宅地建物取引業者Aは、Bが所有する宅地の売却を依頼され、専任媒介契約を締結した。この場合における次の記述のうち、宅地建物取引業法の規定に違反するものはいくつあるか。
  1. AはBが宅地建物取引業者であったので、宅地建物取引業法第34条の2第1項に規定する書面を作成しなかった。
  2. Aは、Bの要望により、指定流通機構に当該宅地を登録しない旨の特約をし、指定流通機構に登録しなかった。
  3. Aは、短期間で売買契約を成立させることができると判断したので指定流通機構に登録せず、専任媒介契約締結の日の9日後に当該売買契約を成立させた。
  4. Aは、当該契約に係る業務の処理状況の報告日を毎週金曜日とする旨の特約をした。
  1. 一つ
  2. 二つ
  3. 三つ
  4. 四つ

正解 3

解説

  1. 売買に係る媒介契約書の書面作成は、例え依頼者が宅地建物取引業であったとしても省略できません(宅建業法34条の2第1項、同法78条2項)。
  2. 指定流通機構への登録をしない旨の特約は無効です(宅建業法34条の2第10項)。
    したがって、宅地建物取引業者Aは指定流通機構への登録を行わなくてはなりません(宅建業法34条の2第5項)。
    第三項から第六項まで及び前二項の規定に反する特約は、無効とする。
    宅地建物取引業者は、専任媒介契約を締結したときは、契約の相手方を探索するため、国土交通省令で定める期間内に、当該専任媒介契約の目的物である宅地又は建物につき、所在、規模、形質、売買すべき価額その他国土交通省令で定める事項を、国土交通省令で定めるところにより、国土交通大臣が指定する者(以下「指定流通機構」という。

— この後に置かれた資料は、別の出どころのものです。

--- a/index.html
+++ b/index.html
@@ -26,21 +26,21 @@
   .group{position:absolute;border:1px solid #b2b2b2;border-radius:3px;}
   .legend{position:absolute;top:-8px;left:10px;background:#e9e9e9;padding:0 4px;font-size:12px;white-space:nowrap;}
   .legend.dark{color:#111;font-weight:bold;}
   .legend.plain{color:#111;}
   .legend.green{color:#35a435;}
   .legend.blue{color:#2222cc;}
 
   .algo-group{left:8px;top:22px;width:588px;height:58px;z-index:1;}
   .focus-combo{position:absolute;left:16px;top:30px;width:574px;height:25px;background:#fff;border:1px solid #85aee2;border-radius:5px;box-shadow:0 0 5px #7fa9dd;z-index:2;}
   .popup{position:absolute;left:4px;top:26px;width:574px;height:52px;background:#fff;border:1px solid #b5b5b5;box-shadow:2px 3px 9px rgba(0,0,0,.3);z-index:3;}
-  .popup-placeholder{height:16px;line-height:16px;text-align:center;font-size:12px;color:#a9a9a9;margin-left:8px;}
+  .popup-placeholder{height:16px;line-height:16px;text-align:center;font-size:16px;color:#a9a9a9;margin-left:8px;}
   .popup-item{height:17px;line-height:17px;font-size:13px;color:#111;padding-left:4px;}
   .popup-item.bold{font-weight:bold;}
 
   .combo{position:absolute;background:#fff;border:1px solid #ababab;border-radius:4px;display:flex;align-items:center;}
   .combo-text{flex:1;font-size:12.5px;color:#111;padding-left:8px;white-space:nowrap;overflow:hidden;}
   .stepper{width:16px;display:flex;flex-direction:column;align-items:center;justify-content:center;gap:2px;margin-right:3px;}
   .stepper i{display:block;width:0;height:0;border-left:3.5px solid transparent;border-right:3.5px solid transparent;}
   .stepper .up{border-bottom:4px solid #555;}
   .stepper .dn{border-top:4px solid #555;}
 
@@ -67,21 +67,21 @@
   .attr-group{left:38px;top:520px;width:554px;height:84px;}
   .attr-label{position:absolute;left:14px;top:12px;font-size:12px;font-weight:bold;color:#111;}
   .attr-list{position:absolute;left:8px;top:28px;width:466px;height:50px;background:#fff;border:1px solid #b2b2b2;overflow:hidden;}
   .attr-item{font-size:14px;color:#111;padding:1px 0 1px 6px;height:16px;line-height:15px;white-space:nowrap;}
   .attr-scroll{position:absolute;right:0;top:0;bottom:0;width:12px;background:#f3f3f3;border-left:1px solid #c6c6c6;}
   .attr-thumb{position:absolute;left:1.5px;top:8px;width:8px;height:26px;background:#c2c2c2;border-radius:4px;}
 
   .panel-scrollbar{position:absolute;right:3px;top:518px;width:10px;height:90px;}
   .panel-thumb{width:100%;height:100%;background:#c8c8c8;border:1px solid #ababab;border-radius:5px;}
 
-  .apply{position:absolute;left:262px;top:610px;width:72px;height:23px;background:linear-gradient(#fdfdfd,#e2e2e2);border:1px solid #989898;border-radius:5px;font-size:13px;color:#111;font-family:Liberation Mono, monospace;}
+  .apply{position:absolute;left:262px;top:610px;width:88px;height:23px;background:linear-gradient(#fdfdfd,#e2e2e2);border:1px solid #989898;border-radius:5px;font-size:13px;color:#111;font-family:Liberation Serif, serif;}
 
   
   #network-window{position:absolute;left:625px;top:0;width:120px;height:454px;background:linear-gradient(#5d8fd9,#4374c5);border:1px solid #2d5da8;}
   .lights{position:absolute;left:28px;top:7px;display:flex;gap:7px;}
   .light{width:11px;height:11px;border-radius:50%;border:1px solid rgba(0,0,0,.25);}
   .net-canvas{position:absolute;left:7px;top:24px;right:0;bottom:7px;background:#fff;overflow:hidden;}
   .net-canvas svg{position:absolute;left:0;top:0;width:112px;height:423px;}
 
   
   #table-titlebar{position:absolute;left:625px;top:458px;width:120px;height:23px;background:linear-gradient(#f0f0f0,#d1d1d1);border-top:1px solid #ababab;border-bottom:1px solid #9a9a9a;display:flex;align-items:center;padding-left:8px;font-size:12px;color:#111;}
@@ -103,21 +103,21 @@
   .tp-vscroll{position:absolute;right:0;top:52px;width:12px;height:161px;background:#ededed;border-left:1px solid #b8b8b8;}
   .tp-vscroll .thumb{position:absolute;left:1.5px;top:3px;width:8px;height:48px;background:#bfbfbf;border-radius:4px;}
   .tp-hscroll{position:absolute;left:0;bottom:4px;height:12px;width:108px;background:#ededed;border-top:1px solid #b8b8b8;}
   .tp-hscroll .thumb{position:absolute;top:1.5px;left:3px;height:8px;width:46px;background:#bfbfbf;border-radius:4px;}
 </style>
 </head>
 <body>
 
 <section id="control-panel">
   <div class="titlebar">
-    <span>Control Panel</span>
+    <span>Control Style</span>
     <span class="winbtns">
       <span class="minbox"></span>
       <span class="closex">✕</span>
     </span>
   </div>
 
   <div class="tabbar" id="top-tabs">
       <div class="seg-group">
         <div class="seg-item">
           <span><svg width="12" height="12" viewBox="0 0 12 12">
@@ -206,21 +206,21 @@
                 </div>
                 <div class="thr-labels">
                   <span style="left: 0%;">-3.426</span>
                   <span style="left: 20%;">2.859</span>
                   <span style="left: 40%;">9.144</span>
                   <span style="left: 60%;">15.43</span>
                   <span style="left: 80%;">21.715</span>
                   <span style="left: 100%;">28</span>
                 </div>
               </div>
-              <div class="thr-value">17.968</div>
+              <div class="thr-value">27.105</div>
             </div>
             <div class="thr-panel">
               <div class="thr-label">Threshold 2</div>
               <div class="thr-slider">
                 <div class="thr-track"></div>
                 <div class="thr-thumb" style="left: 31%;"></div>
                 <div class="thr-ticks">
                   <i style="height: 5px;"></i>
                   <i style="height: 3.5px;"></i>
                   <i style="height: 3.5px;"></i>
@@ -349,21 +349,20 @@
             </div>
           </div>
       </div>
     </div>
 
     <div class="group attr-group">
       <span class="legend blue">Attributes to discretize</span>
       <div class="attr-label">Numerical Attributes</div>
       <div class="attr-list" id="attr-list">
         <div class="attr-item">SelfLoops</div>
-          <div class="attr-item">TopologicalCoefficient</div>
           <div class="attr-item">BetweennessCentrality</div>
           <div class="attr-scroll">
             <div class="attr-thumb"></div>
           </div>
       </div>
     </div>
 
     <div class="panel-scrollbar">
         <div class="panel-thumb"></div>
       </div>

)に登録しなければならない。
  3. 宅地建物取引業者Aは指定流通機構へ登録しなければなりません(宅建業法34条の2第5項)。そして専任媒介契約の場合、指定流通機構への登録は媒介契約の日から休業日を除く7日以内と定められています(宅建業法施行規則15条の10)。
    仮に短期間で売買契約を成立させられる見込みであったとしても、登録義務は発生します。

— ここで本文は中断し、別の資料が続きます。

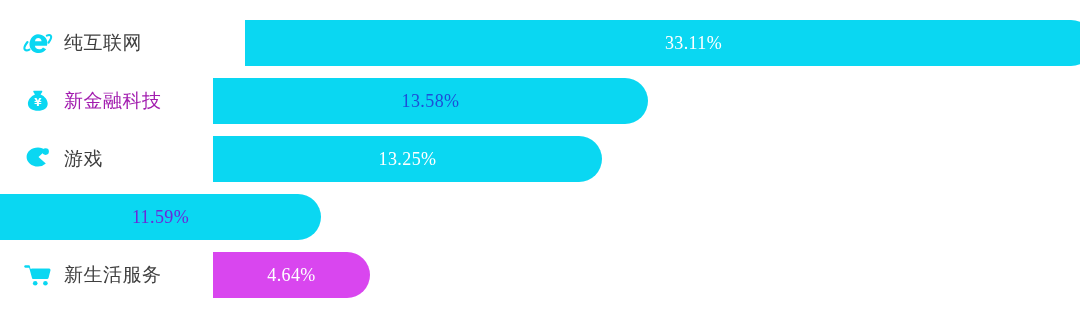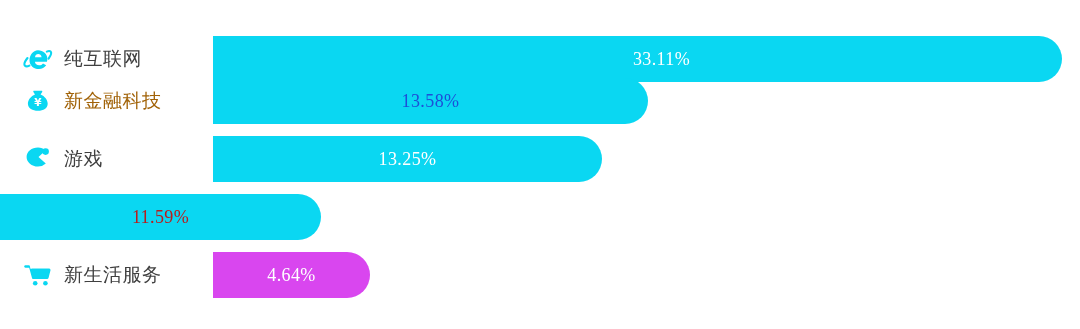--- a/index.html
+++ b/index.html
@@ -90,21 +90,21 @@
     letter-spacing: 0.4px;
     font-family: "Liberation Serif", "DejaVu Serif", serif;
     white-space: nowrap;
   }
 </style>
 </head>
 <body>
 
 <div id="chart-root" style="background: rgb(255, 255, 255);">
 
-  <div class="bar-row" style="top:36px;">
+  <div class="bar-row" style="top:20px;gap:32px;">
     <div class="row-label-zone">
       <span class="row-icon">
         <svg width="32" height="32" viewBox="0 0 32 32" aria-hidden="true">
           <path d="M16 7.2c5.2 0 9.4 3.7 9.4 8.6 0 1-.2 2-.5 2.9h-12c.2 2.2 2 3.6 4.2 3.6 1.7 0 3.1-.7 3.9-1.9l3.2 1.8c-1.6 2.4-4.2 3.8-7.3 3.8-5.2 0-9.4-3.7-9.4-8.6S10.8 7.2 16 7.2zm-3 7h6.6c-.3-1.9-1.7-3.1-3.4-3.1s-2.9 1.2-3.2 3.1z" fill="#0ad7f2"></path>
           <path d="M24.8 8.6c1.6-.7 3-.8 3.8 0 1.2 1.2.3 3.9-2 7" fill="none" stroke="#0ad7f2" stroke-width="2.1" stroke-linecap="round"></path>
           <path d="M7.4 22.6c-1.9.9-3.5 1-4.4.1-1.3-1.3-.2-4.3 2.5-7.7" fill="none" stroke="#0ad7f2" stroke-width="2.1" stroke-linecap="round"></path>
         </svg>
       </span>
       <span class="row-label-text" style="color: rgb(64, 64, 64);">纯互联网</span>
     </div>
@@ -116,21 +116,21 @@
   </div>
 
   <div class="bar-row" style="top:78px;">
     <div class="row-label-zone">
       <span class="row-icon">
         <svg width="32" height="32" viewBox="0 0 32 32" aria-hidden="true">
           <path d="M12.4 5.8h7.2c.6 0 .9.6.6 1.1l-1.6 2.5c4.1 1.7 7.1 5.3 7.1 9.3 0 4.4-4.3 7.1-9.7 7.1S5.9 23.1 5.9 18.7c0-4 3-7.6 7.1-9.3l-1.6-2.5c-.3-.5 0-1.1.6-1.1z" fill="#0ad7f2"></path>
           <text x="16" y="21.4" text-anchor="middle" font-size="10.5" font-family="DejaVu Sans, sans-serif" font-weight="bold" fill="#ffffff">¥</text>
         </svg>
       </span>
-      <span class="row-label-text" style="color: #a16207;">新金融科技</span>
+      <span class="row-label-text" style="color: #a21caf;">新金融科技</span>
     </div>
     <div class="bar-track">
       <div class="bar-fill" style="width: 435px; background: rgb(10, 215, 242);">
         <span class="bar-value" style="color: #1d4ed8;">13.58%</span>
       </div>
     </div>
   </div>
 
   <div class="bar-row" style="top:136px;">
     <div class="row-label-zone">
@@ -145,21 +145,21 @@
     <div class="bar-track">
       <div class="bar-fill" style="width: 389px; background: rgb(10, 215, 242);">
         <span class="bar-value" style="color: rgb(255, 255, 255);">13.25%</span>
       </div>
     </div>
   </div>
 
   <div class="bar-row" style="top:194px;">
     <div class="bar-track">
       <div class="bar-fill" style="width: 321px; background: rgb(10, 215, 242);">
-        <span class="bar-value" style="color: #b91c1c;">11.59%</span>
+        <span class="bar-value" style="color: #6d28d9;">11.59%</span>
       </div>
     </div>
   </div>
 
   <div class="bar-row" style="top:252px;">
     <div class="row-label-zone">
       <span class="row-icon">
         <svg width="32" height="32" viewBox="0 0 32 32" aria-hidden="true">
           <path d="M3.4 6.3h3.3c.6 0 1.1.4 1.2 1l.5 2.4h18.9c.8 0 1.4.8 1.2 1.6l-2 7.6c-.2.6-.7 1-1.3 1H11.2c-.6 0-1.1-.4-1.2-1L7.2 8.8H3.4c-.7 0-1.2-.6-1.2-1.2s.5-1.3 1.2-1.3z" fill="#0ad7f2"></path>
           <rect x="9.8" y="9.7" width="18" height="3.4" fill="#0ad7f2"></rect>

    法第三十四条の二第五項の国土交通省令で定める期間は、専任媒介契約の締結の日から七日(専属専任媒介契約にあつては、五日)とする。
    2 前項の期間の計算については、休業日数は算入しないものとする。
  4. 専任媒介契約では、処理状況の報告頻度は休業日を含めて2週間に1度以上であればよいので何ら問題ありません(宅建業法34条の2第9項)。
    専任媒介契約を締結した宅地建物取引業者は、前項に定めるもののほか、依頼者に対し、当該専任媒介契約に係る業務の処理状況を二週間に一回以上(依頼者が当該宅地建物取引業者が探索した相手方以外の者と売買又は交換の契約を締結することができない旨の特約を含む専任媒介契約にあつては、一週間に一回以上)報告しなければならない。